The task:
Some entries follow. Reproduce exactly the lines starting at the one with "Nap | 73.7 |" and stopping after the one with "Overnight | 54.7 |".

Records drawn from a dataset
-- -- --
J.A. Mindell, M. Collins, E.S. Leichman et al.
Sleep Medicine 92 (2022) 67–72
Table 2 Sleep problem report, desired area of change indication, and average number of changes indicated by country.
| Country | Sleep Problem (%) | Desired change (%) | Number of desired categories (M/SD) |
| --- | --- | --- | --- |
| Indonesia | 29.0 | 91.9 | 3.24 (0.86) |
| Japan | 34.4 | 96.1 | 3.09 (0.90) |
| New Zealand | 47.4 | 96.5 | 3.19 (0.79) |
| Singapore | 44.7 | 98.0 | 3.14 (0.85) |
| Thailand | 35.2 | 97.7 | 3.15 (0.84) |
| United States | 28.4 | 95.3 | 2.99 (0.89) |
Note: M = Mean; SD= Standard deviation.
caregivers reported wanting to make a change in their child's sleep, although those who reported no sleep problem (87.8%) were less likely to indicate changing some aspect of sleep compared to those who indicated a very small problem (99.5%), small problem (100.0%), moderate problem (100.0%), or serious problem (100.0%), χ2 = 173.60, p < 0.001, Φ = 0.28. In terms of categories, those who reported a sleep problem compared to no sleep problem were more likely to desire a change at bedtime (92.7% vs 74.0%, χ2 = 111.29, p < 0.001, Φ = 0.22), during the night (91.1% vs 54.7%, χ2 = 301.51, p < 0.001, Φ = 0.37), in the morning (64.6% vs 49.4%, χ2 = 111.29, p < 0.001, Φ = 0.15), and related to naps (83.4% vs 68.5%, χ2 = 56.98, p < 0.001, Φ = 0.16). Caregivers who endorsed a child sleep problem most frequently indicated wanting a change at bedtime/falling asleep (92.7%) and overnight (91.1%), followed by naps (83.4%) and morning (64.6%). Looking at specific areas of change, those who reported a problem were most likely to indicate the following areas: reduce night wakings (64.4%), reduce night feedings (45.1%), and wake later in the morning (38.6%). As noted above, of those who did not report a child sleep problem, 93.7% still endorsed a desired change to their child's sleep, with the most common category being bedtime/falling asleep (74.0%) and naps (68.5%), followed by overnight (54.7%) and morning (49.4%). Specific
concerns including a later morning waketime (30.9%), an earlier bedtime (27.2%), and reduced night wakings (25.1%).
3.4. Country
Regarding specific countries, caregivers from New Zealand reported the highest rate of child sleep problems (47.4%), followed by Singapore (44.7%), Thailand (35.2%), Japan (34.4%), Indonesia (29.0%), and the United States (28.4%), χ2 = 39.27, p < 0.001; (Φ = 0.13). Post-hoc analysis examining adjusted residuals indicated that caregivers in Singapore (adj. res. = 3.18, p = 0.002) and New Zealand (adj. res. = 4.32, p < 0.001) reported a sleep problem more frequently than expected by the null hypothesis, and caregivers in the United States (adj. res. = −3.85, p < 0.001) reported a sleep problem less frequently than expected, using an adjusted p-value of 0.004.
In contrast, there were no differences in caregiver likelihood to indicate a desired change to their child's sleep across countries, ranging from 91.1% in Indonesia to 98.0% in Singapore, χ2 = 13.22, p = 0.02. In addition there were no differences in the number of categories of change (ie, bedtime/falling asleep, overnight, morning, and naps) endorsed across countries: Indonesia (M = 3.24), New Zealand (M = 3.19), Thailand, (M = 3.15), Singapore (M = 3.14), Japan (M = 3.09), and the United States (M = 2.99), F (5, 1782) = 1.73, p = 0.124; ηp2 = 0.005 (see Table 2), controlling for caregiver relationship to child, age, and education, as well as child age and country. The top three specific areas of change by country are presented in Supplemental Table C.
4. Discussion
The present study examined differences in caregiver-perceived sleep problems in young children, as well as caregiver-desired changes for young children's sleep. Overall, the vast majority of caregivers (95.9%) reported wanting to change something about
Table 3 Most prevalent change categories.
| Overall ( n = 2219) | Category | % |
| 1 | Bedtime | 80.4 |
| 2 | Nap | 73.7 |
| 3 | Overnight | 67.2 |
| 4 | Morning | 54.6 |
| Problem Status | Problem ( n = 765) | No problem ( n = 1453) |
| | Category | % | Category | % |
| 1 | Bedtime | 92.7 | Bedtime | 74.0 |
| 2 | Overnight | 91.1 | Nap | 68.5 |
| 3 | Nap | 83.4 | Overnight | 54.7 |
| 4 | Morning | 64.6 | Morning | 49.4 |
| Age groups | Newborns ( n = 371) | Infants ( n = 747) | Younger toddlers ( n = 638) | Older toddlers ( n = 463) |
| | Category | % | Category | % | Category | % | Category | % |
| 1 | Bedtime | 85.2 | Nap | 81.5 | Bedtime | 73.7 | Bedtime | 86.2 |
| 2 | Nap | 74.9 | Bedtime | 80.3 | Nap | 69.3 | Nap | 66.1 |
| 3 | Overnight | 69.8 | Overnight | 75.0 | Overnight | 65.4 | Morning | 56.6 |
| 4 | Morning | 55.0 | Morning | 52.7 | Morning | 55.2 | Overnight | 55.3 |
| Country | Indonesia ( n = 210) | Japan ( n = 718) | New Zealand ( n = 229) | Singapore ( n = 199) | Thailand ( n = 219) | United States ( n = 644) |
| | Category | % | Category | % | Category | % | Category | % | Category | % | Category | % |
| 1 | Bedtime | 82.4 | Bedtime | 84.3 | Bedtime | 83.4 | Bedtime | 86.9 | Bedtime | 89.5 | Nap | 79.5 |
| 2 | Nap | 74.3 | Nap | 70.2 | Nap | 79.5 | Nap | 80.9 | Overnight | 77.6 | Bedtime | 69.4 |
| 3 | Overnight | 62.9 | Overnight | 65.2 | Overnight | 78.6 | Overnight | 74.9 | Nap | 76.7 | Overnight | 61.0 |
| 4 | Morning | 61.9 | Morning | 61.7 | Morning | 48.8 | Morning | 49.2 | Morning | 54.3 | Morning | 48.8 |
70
-- -- --
Solution:
| 2 | Nap | 73.7 |
| 3 | Overnight | 67.2 |
| 4 | Morning | 54.6 |
| Problem Status | Problem ( n = 765) | No problem ( n = 1453) |
| | Category | % | Category | % |
| 1 | Bedtime | 92.7 | Bedtime | 74.0 |
| 2 | Overnight | 91.1 | Nap | 68.5 |
| 3 | Nap | 83.4 | Overnight | 54.7 |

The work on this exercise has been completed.